* [GIVEN TEXT]
The fund is already almost 25% invested in high-growth companies in France
May 29, 2024 (Preqin News) – Paris-headquartered Ardian, with $164bn in assets under management or advisory, has raised €530mn ($575mn) for Ardian Growth Fund III.
The fund closed above its €500mn target size with commitments from investors in 12 countries, including banks, insurance companies, entrepreneurs, pension funds, and government agencies. The fund is more than double the size of its predecessor, Ardian Growth Fund II, which closed at €230mn ($249.5mn) in 2018. Ardian’s Growth Team now has €1bn ($1.1bn) AUM.
The fund will target fast-growing companies across continental Europe, with sectors including software, web, and tech-enabled businesses, expert B2B services, and health and wellness companies.
‘The current market presents one of the most exciting opportunities of the last 20 years for growth investment, particularly given the scale and pace of digitalization,’ Alexis Saada, Head of Growth & Senior Managing Director at Ardian, said.
Following transactions in three French companies (dialysis solutions provider Théradial, food producer My Pie, and pharmacy chain Aprium Pharmacie), the fund is already close to 25% deployed.

* [DATA SUPPLIED]
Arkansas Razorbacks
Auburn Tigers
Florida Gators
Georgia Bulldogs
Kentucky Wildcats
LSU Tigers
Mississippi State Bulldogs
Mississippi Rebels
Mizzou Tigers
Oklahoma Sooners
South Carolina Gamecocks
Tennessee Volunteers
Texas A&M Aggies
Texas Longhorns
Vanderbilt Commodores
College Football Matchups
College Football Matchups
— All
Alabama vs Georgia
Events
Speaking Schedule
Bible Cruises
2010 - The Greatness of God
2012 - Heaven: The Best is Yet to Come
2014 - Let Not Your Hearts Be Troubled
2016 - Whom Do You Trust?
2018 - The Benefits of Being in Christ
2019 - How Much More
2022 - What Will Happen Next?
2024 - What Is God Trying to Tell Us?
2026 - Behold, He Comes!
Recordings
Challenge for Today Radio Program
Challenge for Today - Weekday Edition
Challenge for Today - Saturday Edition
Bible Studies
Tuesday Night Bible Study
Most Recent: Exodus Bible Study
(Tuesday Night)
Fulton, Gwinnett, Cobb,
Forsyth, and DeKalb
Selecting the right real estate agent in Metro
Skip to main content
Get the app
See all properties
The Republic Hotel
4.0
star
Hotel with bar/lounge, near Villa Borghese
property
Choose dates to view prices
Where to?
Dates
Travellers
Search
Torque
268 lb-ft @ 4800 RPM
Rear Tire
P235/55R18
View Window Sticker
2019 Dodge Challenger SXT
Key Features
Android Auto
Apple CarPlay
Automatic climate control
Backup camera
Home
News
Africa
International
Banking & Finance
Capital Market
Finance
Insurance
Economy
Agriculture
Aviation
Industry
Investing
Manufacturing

* [YOUR INSTRUCTIONS] Reproduce the entire Ardian fundraising article word for word.

* [ANSWER TO THIS TASK]
The fund is already almost 25% invested in high-growth companies in France
May 29, 2024 (Preqin News) – Paris-headquartered Ardian, with $164bn in assets under management or advisory, has raised €530mn ($575mn) for Ardian Growth Fund III.
The fund closed above its €500mn target size with commitments from investors in 12 countries, including banks, insurance companies, entrepreneurs, pension funds, and government agencies. The fund is more than double the size of its predecessor, Ardian Growth Fund II, which closed at €230mn ($249.5mn) in 2018. Ardian’s Growth Team now has €1bn ($1.1bn) AUM.
The fund will target fast-growing companies across continental Europe, with sectors including software, web, and tech-enabled businesses, expert B2B services, and health and wellness companies.
‘The current market presents one of the most exciting opportunities of the last 20 years for growth investment, particularly given the scale and pace of digitalization,’ Alexis Saada, Head of Growth & Senior Managing Director at Ardian, said.
Following transactions in three French companies (dialysis solutions provider Théradial, food producer My Pie, and pharmacy chain Aprium Pharmacie), the fund is already close to 25% deployed.